» **REQUIRED TASK 1**:
Answer these questions from the thread on tokenizer truncation:
(a) Which two sequence lengths are compared in the quoted error message?
(b) To which call should the parameter 'truncation=True' be passed, according to the reply?
(c) By what number is str_input_ multiplied to make the long input?

## BEGIN DOCUMENT TEXT

I tried it, but didn’t work. I tried one of the failing texts and got this error: “Token indices sequence length is longer than the specified maximum sequence length for this model (753 > 512). Running this sequence through the model will result in indexing errors”. Does this mean ‘truncation’ doesn’t work?
from transformers import PegasusForConditionalGeneration, PegasusTokenizer
import torch
src_text = [
""" PG&E stated it scheduled the blackouts in response to forecasts for high winds amid dry conditions. The aim is to reduce the risk of wildfires. Nearly 800 thousand customers were scheduled to be affected by the shutoffs which were expected to last through at least midday tomorrow."""
]
model_name = "google/pegasus-xsum"
device = "cuda" if torch.cuda.is_available() else "cpu"
tokenizer = PegasusTokenizer.from_pretrained(model_name)
model = PegasusForConditionalGeneration.from_pretrained(model_name).to(device)
batch = tokenizer(src_text, truncation=True, padding="longest", return_tensors="pt").to(device)
translated = model.generate(**batch)
tgt_text = tokenizer.batch_decode(translated, skip_special_tokens=True)
assert (
tgt_text[0]
== "California's largest electricity provider has turned off power to hundreds of thousands of customers."
)
So, if you want truncation your text,
set parameter 'truncation=True ’ to tokenizer(), not from_pretrained()
try this code. it show correctly truncate input text.
from transformers import PegasusTokenizer
tokenizer = PegasusTokenizer.from_pretrained('google/pegasus-xsum')
text_over_512 = "".join(['i' for i in range(756)])
text_under_112 = "".join(['i' for i in range(112)])
print(len(text_over_512))
print(len(text_under_112))
#
encoding_1 = tokenizer(text_over_512, truncation=True, padding= "max_length")
encoding_2 = tokenizer(text_under_112, truncation=True, padding= "max_length")
print(f"text_over_512's input_ids length : {len(encoding_1['input_ids'])}")
print(f"text_under_112's input_ids length : {len(encoding_2['input_ids'])}")
from transformers import pipeline, PegasusTokenizer, PegasusForConditionalGeneration
# Named entity recognition pipeline, passing in a specific model and tokenizer
model = PegasusForConditionalGeneration.from_pretrained('google/pegasus-xsum')
tokenizer =PegasusTokenizer.from_pretrained('google/pegasus-xsum')
summerize_pipe = pipeline("summarization", model=model, tokenizer=tokenizer)
str_input_ = "A Highway Network is an architecture designed to ease gradient-based training of very deep networks. They allow unimpeded information flow across several layers on information highways. The architecture is characterized by the use of gating units which learn to regulate the flow of information through a network. A Highway Network is an architecture designed to ease gradient-based training of very deep networks. They allow unimpeded information flow across several layers on information highways. The architecture is characterized by the use of gating units which learn to regulate the flow of information through a network. A Highway Network is an architecture designed to ease gradient-based training of very deep networks. They allow unimpeded information flow across several layers on information highways. The architecture is characterized by the use of gating units which learn to regulate the flow of information through a network."
# make long input
str_input_over512 = str_input_*4
summerize_pipe(str_input_over512, truncation=True)
output :
[{'summary_text': 'A Highway Network is an architecture designed to ease gradient-based training of very deep networks.'}]

## END DOCUMENT TEXT
## BEGIN DATA LINES

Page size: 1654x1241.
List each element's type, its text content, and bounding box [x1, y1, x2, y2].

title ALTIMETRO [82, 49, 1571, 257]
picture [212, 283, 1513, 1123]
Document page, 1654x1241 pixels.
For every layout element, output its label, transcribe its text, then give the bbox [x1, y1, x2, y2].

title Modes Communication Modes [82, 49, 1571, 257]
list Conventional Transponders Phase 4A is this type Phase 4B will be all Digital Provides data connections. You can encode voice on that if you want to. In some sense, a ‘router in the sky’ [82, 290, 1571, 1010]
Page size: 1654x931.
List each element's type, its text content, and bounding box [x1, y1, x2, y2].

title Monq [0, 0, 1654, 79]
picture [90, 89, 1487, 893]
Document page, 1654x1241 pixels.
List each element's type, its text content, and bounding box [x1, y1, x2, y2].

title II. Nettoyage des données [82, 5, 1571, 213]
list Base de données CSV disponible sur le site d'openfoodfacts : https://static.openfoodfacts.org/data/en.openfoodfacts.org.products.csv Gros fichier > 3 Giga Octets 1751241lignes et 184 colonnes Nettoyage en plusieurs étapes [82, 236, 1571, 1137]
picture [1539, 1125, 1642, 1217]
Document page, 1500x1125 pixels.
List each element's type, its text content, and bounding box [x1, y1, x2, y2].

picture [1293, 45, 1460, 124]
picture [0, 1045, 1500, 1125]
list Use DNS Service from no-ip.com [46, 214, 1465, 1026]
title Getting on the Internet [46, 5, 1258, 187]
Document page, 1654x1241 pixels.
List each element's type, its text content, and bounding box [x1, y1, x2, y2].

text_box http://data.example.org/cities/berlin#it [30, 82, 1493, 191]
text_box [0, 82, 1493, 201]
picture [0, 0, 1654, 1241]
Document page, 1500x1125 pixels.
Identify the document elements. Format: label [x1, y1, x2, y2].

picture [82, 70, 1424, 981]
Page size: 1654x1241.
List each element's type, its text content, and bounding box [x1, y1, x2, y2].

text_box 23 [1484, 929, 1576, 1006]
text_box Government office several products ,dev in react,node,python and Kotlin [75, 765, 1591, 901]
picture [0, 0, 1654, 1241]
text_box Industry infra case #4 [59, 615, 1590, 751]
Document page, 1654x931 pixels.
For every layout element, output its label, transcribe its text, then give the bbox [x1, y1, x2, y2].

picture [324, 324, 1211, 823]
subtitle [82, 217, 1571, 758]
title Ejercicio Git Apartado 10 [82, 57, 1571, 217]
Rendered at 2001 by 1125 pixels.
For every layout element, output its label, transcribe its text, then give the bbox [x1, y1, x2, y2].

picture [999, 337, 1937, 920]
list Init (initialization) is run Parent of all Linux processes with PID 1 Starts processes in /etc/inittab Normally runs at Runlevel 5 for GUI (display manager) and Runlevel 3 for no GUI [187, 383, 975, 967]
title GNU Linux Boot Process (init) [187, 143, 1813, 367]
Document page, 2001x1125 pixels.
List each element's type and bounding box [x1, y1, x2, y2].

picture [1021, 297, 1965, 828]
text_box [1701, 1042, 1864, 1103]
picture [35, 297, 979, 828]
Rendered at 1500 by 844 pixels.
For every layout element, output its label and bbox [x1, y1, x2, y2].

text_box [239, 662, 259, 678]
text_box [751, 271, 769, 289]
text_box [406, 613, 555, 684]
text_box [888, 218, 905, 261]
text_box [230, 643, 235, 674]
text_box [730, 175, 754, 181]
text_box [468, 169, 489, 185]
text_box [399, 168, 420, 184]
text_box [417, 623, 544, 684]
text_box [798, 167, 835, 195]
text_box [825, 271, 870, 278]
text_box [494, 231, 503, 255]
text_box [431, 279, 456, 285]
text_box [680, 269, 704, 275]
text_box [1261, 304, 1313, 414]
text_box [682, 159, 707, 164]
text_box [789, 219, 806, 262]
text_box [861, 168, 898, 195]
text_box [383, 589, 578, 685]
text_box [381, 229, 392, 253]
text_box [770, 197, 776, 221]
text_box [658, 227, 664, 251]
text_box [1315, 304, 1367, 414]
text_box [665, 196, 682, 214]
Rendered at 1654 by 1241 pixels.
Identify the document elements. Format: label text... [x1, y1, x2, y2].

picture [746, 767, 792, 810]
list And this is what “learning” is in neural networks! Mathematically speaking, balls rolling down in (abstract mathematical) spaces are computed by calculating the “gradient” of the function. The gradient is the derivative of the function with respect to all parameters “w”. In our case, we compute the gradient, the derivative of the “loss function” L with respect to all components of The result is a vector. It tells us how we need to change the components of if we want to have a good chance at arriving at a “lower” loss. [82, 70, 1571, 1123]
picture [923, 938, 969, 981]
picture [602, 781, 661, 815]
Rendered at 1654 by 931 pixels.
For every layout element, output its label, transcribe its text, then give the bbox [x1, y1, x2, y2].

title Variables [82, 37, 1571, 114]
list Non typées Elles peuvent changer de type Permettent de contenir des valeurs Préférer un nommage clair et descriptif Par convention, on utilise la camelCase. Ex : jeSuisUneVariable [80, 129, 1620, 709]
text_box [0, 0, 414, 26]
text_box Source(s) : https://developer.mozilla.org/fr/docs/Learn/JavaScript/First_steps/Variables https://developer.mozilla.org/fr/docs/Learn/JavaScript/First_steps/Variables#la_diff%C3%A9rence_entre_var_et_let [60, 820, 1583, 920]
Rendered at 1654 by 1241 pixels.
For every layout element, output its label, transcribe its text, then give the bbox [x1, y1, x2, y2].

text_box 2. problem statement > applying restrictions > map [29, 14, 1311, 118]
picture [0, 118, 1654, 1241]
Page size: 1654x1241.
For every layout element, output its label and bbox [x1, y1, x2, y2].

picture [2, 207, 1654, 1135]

## END DATA LINES

» **REQUIRED TASK 2**:
Copy everything in the records from their first line down to the line containing "picture [212, 283, 1513, 1123]", including both ends.

» **TASK RESULT 1**:
(a) 753 and 512.
(b) To tokenizer(), not from_pretrained().
(c) 4.

» **TASK RESULT 2**:
Page size: 1654x1241.
List each element's type, its text content, and bounding box [x1, y1, x2, y2].

title ALTIMETRO [82, 49, 1571, 257]
picture [212, 283, 1513, 1123]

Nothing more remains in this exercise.